Gregory Porter’s Desert Island Discs
Which 2 albums would you take with you to a
desert island?
Eddie Harris, Les McCann – Swiss Movement
Nat King Cole – Nature Boy
Biography
With a voice that can caress or confront, embrace
or exhort, Gregory Porter exhibits such an incredible degree of
vocal mastery, that no less a jazz luminary than Wynton Marsalis
has gone on record to call him “a fantastic young singer.”

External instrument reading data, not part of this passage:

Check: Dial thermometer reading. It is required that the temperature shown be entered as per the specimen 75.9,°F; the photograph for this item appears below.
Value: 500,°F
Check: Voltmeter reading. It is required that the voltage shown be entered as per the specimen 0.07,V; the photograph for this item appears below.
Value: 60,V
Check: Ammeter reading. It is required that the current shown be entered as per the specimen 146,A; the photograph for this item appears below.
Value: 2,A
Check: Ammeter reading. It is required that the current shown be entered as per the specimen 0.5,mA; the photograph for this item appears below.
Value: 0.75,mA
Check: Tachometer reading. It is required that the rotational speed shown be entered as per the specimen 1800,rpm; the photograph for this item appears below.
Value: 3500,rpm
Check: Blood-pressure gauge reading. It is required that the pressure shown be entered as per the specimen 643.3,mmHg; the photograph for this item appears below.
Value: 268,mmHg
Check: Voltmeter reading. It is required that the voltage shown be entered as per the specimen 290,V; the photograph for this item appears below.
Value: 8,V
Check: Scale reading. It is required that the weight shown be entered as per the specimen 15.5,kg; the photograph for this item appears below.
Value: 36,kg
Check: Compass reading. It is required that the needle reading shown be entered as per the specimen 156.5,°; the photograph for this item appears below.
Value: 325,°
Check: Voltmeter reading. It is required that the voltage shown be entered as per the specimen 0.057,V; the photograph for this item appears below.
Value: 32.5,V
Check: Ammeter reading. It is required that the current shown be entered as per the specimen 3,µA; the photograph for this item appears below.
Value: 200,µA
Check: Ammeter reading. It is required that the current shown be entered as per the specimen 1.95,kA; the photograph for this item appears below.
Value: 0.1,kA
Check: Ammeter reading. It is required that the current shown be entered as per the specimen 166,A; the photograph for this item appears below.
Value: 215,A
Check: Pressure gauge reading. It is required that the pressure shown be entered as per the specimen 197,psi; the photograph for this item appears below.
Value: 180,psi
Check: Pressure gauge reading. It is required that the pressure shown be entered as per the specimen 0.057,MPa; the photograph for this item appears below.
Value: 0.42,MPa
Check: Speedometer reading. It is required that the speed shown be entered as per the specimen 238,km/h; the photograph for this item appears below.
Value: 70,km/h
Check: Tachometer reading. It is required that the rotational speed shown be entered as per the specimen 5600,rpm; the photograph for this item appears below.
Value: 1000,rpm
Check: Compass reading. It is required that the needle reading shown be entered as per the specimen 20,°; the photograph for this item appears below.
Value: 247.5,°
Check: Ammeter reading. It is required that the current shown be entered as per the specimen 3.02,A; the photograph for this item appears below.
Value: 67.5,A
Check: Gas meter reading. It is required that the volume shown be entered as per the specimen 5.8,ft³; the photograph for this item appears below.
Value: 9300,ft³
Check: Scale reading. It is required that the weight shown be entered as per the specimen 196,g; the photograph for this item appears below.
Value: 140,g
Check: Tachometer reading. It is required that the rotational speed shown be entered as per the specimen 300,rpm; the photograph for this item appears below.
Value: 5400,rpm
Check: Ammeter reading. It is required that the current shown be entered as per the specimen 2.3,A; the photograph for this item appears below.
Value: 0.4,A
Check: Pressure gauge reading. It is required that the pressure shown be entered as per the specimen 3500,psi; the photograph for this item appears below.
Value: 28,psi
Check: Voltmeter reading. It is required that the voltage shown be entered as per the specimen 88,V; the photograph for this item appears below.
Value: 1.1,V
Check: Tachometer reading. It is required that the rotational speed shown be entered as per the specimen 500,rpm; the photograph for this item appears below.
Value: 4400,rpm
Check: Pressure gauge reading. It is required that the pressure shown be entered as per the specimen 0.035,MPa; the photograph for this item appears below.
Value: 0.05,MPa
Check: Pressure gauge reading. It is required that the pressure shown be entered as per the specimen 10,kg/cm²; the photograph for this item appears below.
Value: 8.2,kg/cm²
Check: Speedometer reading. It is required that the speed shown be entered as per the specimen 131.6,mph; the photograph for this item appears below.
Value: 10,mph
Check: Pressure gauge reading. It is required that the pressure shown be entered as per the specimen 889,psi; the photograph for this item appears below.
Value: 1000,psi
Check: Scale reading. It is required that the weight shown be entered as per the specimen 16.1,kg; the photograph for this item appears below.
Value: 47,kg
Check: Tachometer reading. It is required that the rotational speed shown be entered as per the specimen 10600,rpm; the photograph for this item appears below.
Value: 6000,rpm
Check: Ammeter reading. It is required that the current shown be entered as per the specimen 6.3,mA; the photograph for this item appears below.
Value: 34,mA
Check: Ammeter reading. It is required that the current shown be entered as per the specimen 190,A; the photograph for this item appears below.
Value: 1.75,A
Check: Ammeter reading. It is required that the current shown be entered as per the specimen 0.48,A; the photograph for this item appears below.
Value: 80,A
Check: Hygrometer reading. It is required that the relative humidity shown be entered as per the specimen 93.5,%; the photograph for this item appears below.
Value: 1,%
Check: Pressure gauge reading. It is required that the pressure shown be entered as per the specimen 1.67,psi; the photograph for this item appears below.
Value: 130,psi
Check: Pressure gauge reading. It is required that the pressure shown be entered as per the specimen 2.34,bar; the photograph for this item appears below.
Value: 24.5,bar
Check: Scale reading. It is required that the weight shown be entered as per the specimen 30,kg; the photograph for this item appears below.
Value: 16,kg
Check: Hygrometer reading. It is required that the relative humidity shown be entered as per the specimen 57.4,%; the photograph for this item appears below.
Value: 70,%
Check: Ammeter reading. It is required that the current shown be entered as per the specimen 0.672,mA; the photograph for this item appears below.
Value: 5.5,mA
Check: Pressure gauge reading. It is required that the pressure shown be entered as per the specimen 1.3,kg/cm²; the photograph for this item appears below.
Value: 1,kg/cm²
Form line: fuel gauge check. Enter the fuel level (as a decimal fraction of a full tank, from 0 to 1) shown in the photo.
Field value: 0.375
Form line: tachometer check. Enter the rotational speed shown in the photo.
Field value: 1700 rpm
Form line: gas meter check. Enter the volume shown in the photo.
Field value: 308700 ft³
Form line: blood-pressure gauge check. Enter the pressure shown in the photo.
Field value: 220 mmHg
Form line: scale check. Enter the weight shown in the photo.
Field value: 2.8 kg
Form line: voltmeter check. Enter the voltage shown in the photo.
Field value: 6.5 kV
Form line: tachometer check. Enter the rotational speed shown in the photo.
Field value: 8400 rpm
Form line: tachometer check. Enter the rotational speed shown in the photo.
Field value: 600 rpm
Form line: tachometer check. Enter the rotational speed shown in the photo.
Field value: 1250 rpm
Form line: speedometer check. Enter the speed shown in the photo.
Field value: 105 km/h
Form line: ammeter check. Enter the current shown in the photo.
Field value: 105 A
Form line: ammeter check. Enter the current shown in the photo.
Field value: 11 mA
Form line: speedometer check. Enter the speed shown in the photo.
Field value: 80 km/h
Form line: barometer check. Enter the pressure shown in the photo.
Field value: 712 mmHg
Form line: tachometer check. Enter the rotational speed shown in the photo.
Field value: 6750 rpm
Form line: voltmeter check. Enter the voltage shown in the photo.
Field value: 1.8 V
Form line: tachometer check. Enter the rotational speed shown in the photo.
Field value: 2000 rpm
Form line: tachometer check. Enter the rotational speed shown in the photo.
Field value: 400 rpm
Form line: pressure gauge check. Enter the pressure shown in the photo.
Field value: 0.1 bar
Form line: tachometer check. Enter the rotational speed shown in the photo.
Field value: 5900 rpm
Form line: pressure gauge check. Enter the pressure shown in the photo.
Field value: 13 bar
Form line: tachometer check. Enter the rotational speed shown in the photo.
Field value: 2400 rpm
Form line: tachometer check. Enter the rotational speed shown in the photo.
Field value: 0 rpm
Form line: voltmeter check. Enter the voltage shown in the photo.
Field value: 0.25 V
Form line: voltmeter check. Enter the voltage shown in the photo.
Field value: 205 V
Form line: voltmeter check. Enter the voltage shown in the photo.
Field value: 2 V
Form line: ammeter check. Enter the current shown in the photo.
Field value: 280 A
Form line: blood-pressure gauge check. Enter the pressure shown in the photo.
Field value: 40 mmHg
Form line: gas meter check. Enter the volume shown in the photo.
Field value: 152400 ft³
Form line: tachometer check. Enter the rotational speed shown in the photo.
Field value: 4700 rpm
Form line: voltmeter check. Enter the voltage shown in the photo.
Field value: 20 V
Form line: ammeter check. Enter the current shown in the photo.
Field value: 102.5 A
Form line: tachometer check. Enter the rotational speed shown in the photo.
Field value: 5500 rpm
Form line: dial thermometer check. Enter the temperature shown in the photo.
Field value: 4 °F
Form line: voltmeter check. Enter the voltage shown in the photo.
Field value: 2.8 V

Born in Los Angeles, raised in Bakersfield, residing presently in
Bedstuy, Brooklyn, Porter performs around the UK, Europe, Russia
and USA. A frequent guest performer with the Jazz at Lincoln Center
Jazz Orchestra, Porter also maintains a long-standing residency
at Smoke Jazz Club in New York.
Porter’s debut recording “Water”
received a Grammy Nomination in 2010 for Best Jazz Album. It was
produced by saxophonist, pianist, composer and good friend Kamau
Kenyatta. Kenyatta who bears much of the responsibility for Porter’s
career trajectory, which can be traced back to Porter’s early
days singing in small jazz clubs in San Diego. He lived there while
at San Diego State University on a football scholarship, as an outside
linebacker, until a shoulder injury sidelined him permanently. Recognising
his talents Kenyatta, along with saxophonist Daniel Jackson, nurtured
the burgeoning performer and as Porter says, “taught him what
he needed to know.” Kenyatta invited Porter to visit him in
the studio in Los Angeles, where he was producing the flutist Hubert
Laws’ Remembers the Unforgettable Nat King Cole. Certainly
Kenyatta was aware of Porter’s childhood infatuation with
Cole’s music and certainly he could hear the echoes of Cole’s
mellow baritone in Porter’s own voice.
Eloise Laws a highly respected singer and recording
artist in her own right, joined the cast of the musical theater
play, “It Ain’t Nothin’ But The Blues.”
Although he’d only had minimal theatrical experience to that
point in the Doo Wop musical “Avenue X”, Porter eventually
was cast in one of eight lead roles when the play opened in Colorado
at the Denver Center for the Performing Arts and followed it to
Off-Broadway and then Broadway theater, where the NY Times, in its
1999 rave review, mentioned Porter among the show’s “powerhouse
line up of singers.” The musical went on to earn both Tony
and Drama Desk Award nominations that year.
Porter’s success on the stage with “It
Ain’t Nothin’ But the Blues” paved the way for
another theatrical outing and pairing with Eloise Laws. In his semi-autobiographical
“Nat King Cole and Me,” he dramatically documented his
childhood, which was marked by an absentee father and the joy and
pain he heard when listening to his mother’s Nat King Cole
records. This led to a rich imaginary life where the young Porter
actually believed that the legendary crooner was indeed his dad,
and that the love songs Cole sang were secretly being sung to him.
Porter’s moving “Nat King Cole & Me” ran for
two very successful months at the Denver Center for the Performing
Arts and traveled to Houston TX.
2011 has brought nominations from the Jazz Journalists
Association for Best Male Vocalist and a German Record Critics Award.
In the UK, Gregory recorded a session for Jamie Cullum’s BBC
Radio 2 program and featured with Jools Holland on BBC TV’s
‘Later’. On July 4th, Gregory made his UK performance
debut to a sell out crowd at The Pizza Express Jazz Club, London.
Porter continues to gain the admiration of the UK and Europe’s
music and national media with his distinctive style.